WHAT NEEDS TO BE DONE - Can you copy word for word the lines from the one containing "скачать из google" through the end of the rows, with both ends included?

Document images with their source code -
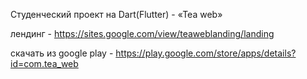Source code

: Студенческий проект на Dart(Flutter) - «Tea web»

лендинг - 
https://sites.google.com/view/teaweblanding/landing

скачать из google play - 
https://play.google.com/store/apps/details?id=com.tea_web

ANSWER SECTION -
скачать из google play - 
https://play.google.com/store/apps/details?id=com.tea_web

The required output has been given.